Die schwierigste Phase, weil sie dazu neigt in Vergessenheit zu geraten oder unbedeutend zu erscheinen. Sie schließt nämlich die Zeit zwischen dem dritten Monat und in etwa dem 12. Monat ein. Also dann, wenn der Mitarbeiter bereits für eine längere Zeit an Bord ist. Der regelmäßige Austausch zwischen Vorgesetztem und Mitarbeiter muss hier intensiviert werden. Dabei wird und muss ehrlich über Erfahrungen, Erwartungen und Meinungen vertraulich gesprochen werden. Übrigens ist das auch eine Chance selbst Feedback zum internen Onboarding zu erhalten. Während der Integrationsphase können Workshops durchgeführt oder interne Umfragen erstellt werden. Feedbackgespräche werden geführt, Strategien und Ziele noch einmal detailliert besprochen, Fortbildungsangebote aktiv beworben. Parallel dazu intensiviert sich beim Mitarbeiter der Kontakt zu den Kunden, die Integration ins Team durch gemeinsame Projekte oder Arbeitsgruppen und das Wissen über den Arbeitgeber, zum Beispiel durch interne Knowledge Bases oder immer wieder auftauchende Infomeetings.

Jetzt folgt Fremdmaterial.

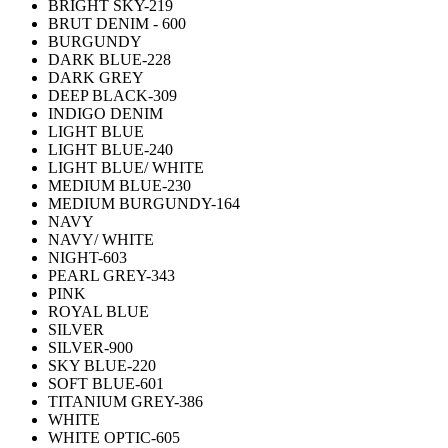
BRIGHT SKY-219
BRUT DENIM - 600
BURGUNDY
DARK BLUE-228
DARK GREY
DEEP BLACK-309
INDIGO DENIM
LIGHT BLUE
LIGHT BLUE-240
LIGHT BLUE/ WHITE
MEDIUM BLUE-230
MEDIUM BURGUNDY-164
NAVY
NAVY/ WHITE
NIGHT-603
PEARL GREY-343
PINK
ROYAL BLUE
SILVER
SILVER-900
SKY BLUE-220
SOFT BLUE-601
TITANIUM GREY-386
WHITE
WHITE OPTIC-605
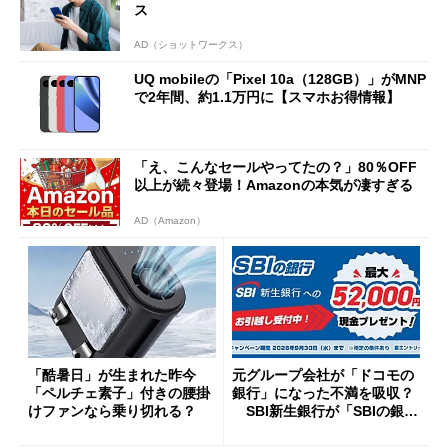
ス
AD（ショットワークス）
UQ mobileの「Pixel 10a（128GB）」がMNP
で2年間、約1.1万円に【スマホお得情報】
「え、こんなセールやってたの？」80％OFF
以上が続々登場！Amazonの本気が凄すぎる
AD（Amazon）
「酷暑日」が生まれた昨今
元グループ会社が「ドコモの
「ペルチェ素子」付きの腰掛
銀行」になった不満を吸収？
けファンなら乗り切れる？
SBI新生銀行が「SBIの銀
行」として最大5.2万円のキャ
ッシュバックキャンペーンを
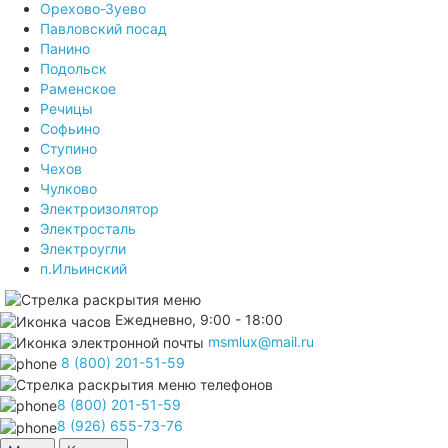
Орехово-Зуево
Павловский посад
Панино
Подольск
Раменское
Речицы
Софьино
Ступино
Чехов
Чулково
Электроизолятор
Электросталь
Электроугли
п.Ильинский
Ежедневно, 9:00 - 18:00
msmlux@mail.ru
8 (800) 201-51-59
8 (800) 201-51-59
8 (926) 655-73-76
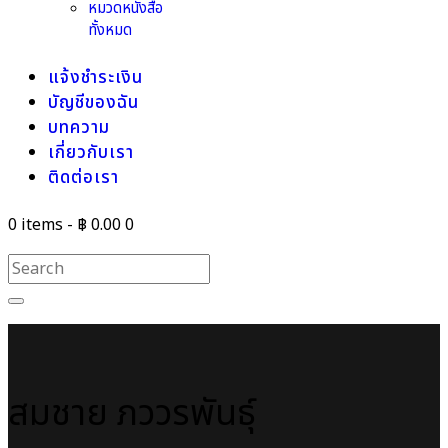
หมวดหนังสือ
ทั้งหมด
แจ้งชำระเงิน
บัญชีของฉัน
บทความ
เกี่ยวกับเรา
ติดต่อเรา
0 items
-
฿ 0.00
0
สมชาย ภววรพันธุ์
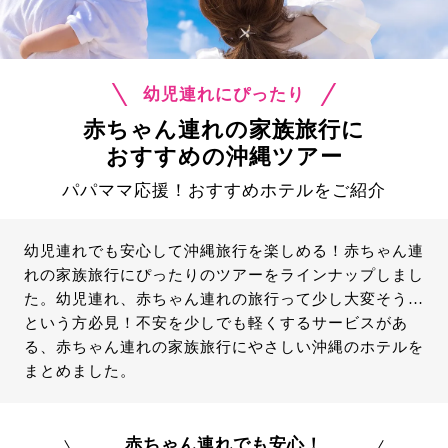
幼児連れにぴったり
赤ちゃん連れの家族旅行に
おすすめの沖縄ツアー
パパママ応援！おすすめホテルをご紹介
幼児連れでも安心して沖縄旅行を楽しめる！赤ちゃん連
れの家族旅行にぴったりのツアーをラインナップしまし
た。幼児連れ、赤ちゃん連れの旅行って少し大変そう…
という方必見！不安を少しでも軽くするサービスがあ
る、赤ちゃん連れの家族旅行にやさしい沖縄のホテルを
まとめました。
赤ちゃん連れでも安心！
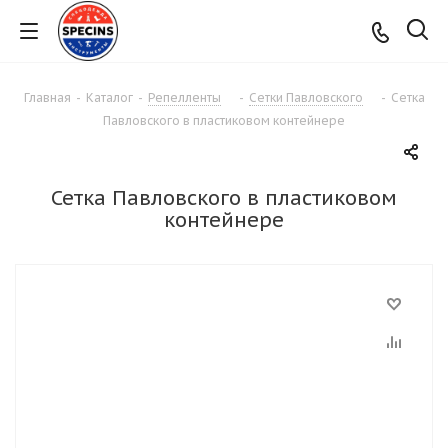
Главная
-
Каталог
-
Репелленты
-
Сетки Павловского
-
Сетка
Павловского в пластиковом контейнере
Сетка Павловского в пластиковом
контейнере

Studitemps-Fazit: Onboarding ist essentiell wichtig für eine erfolgreiche Integration von neuen Mitarbeitern in die Prozesse und Teamstrukturen eines Unternehmens. Wer das vernachlässigt, riskiert eine frühe Unzufriedenheit des Neuen, die früher oder später auch zu einer Kündigung führen kann. Viele Probleme und Unstimmigkeiten resultieren unserer Meinung nach aus mangelnder Kommunikation. Wir selbst nutzen Onboardings bei neuen Mitarbeitern – abteilungsabhängig – teilweise mehrere Tage allein für die Phase der Vorbereitung und der Orientierung. Man kann nur davon profitieren. Wer sich zum Beispiel auf Bewertungsplattformen präsentiert, bewirkt durch gute Onboardings gegebenenfalls positive Resonanzen durch Mitarbeiter, die sich schnell mit dem Arbeitgeber identifizieren. Generell gilt: Wer sich bewusst um die eigenen Mitarbeiter kümmert, der wird auch funktionierende, zufriedene Teams in den eigenen Reihen haben.